Yes, the immigration debate has given us some stunning examples of bipartisan compromise and that may be enough to get a bill passed. But it's likely not enough to reverse the decades-long trend of increased partisanship and polarization, according to non-partisan political analysts like Rutgers political science professor Ross Baker.
A whole host of political science data shows that Congress has become more polarized along party lines, beginning in the middle of the 20th century and rapidly accelerating during the past 25 years.
That's due to factors outside of the policy debates in Congress. The parties themselves have become more ideologically rigid. Conservative lawmakers, especially from the south, began to disappear from the Democratic Party during the 1960s, when the party adopted a pro-civil rights stance. And the GOP lost many of its moderate northeastern and midwestern members soon afterward as southern Democrats migrated to the GOP.

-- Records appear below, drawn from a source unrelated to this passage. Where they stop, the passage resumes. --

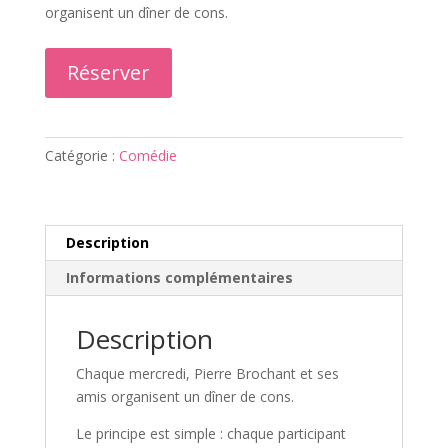
initial
actuel
organisent un dîner de cons.
était :
est :
27,00€.
24,00€.
Réserver
Catégorie :
Comédie
Description
Informations complémentaires
Description
Chaque mercredi, Pierre Brochant et ses
amis organisent un dîner de cons.
Le principe est simple : chaque participant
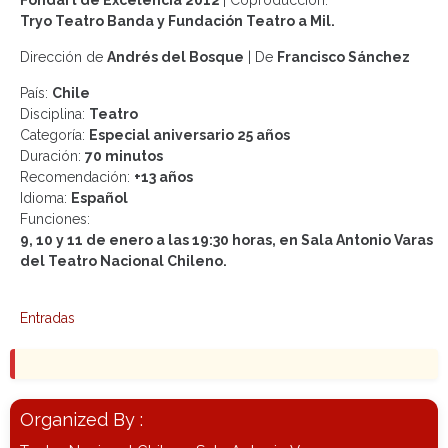
Tryo Teatro Banda y Fundación Teatro a Mil.
Dirección de
Andrés del Bosque
|
De
Francisco Sánchez
País:
Chile
Disciplina:
Teatro
Categoría:
Especial aniversario 25 años
Duración:
70 minutos
Recomendación:
+13 años
Idioma:
Español
Funciones:
9, 10 y 11 de enero a las 19:30 horas, en Sala Antonio Varas
del Teatro Nacional Chileno.
Entradas
Organized By :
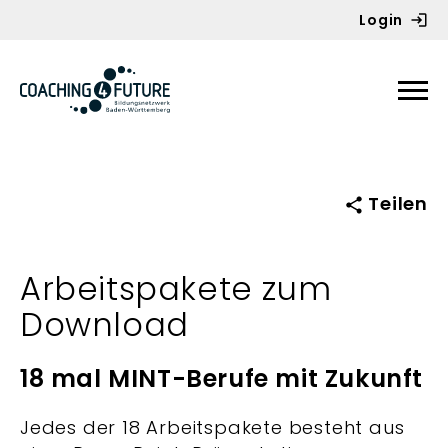
Login
Zum Inhalt springen
Teilen
Arbeitspakete zum
Download
18 mal MINT-Berufe mit Zukunft
Jedes der 18 Arbeitspakete besteht aus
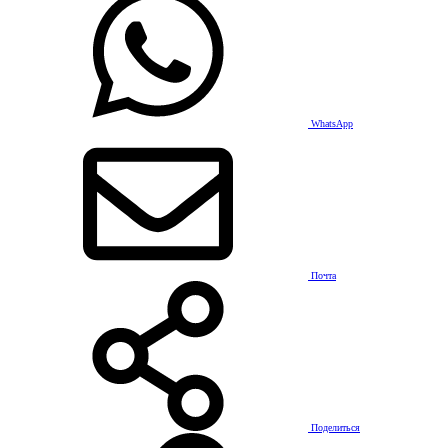
WhatsApp
Почта
Поделиться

Congressional districts have also become more homogenous along racial and ideological lines, in part because of gerrymandering but also because of natural population shifts. That encourages House members to vote on a more partisan basis in order to avoid constituent backlash or a primary challenge.

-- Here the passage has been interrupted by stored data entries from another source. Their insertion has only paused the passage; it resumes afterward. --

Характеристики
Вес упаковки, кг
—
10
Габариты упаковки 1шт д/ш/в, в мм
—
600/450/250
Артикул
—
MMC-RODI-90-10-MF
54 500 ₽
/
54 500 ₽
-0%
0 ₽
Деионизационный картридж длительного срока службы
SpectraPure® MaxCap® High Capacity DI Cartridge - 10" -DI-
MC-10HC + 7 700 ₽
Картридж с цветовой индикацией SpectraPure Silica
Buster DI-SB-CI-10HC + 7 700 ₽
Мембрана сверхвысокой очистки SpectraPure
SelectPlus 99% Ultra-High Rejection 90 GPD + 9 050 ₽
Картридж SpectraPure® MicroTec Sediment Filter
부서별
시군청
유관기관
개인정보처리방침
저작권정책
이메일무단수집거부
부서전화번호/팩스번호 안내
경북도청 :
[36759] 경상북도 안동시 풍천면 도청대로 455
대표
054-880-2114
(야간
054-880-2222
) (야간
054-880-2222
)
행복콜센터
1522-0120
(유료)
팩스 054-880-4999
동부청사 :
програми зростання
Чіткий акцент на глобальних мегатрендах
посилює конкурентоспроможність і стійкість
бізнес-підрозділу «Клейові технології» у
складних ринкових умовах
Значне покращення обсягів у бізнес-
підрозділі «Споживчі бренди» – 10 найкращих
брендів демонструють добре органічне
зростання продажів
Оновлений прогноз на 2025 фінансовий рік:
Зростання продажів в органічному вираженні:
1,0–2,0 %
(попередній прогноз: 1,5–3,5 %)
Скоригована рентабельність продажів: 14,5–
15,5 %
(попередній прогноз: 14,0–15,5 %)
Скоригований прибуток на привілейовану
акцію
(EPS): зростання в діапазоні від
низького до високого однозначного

And interest groups like the National Rifle Association (NRA) have increasingly "scored" key votes to hold members' feet to the fire, according to Baker.
"You combine all of that, and you've really got the makings of some pretty impressive polarization," he said.
Norman Ornstein of the American Enterprise Institute and Thomas Mann of the Brookings Institution recently co-authored a book that argues Republicans in particular have taken a more radical approach that prioritizes blocking Obama's agenda rather than negotiating on major legislation. Complicating the problem, Obama has also not shown an adeptness for working the inside game of Congress.
Ornstein and Mann wrote this month in a Washington Post op-ed that despite progress on certain issues like immigration, those fundamentals remain unchanged.
"Yes, there are signs of progress in our political system," they wrote. "The universe of problem-solvers in the Senate has increased since the 2012 elections. But the broader pathologies in our politics remain. For all the problems that existed in previous decades, in a system designed not to act with dispatch, there was a strong political center, with responsible bipartisan leadership. The same cannot be said today."
Baker also said that the immigration debate itself could become a lot more partisan than it appears now.
"The opponents of a path to citizenship haven't given up," he said. "My feeling about comprehensive immigration reform is that it remains to be seen."
He has a point. Even when an issue has bipartisan support in opinion polls it doesn't mean that Congress will act to pass it. Take the failed Manchin-Toomey amendment. Nine in ten Americans support expanded background checks, like the legislation proposed. But Republicans senators and a handful of Democrats from rural states were discouraged to vote for it, particularly by the NRA and vocal constituents. As a result, supporters couldn't find 60 votes to break a GOP filibuster.
"[A bipartisan budget deal], along with an immigration overhaul and gun overhaul, should be in the no-brainer category," Ornstein wrote in Roll Call in March. "But the odds may still be with the no-brainers who want to thwart compromise and push confrontation."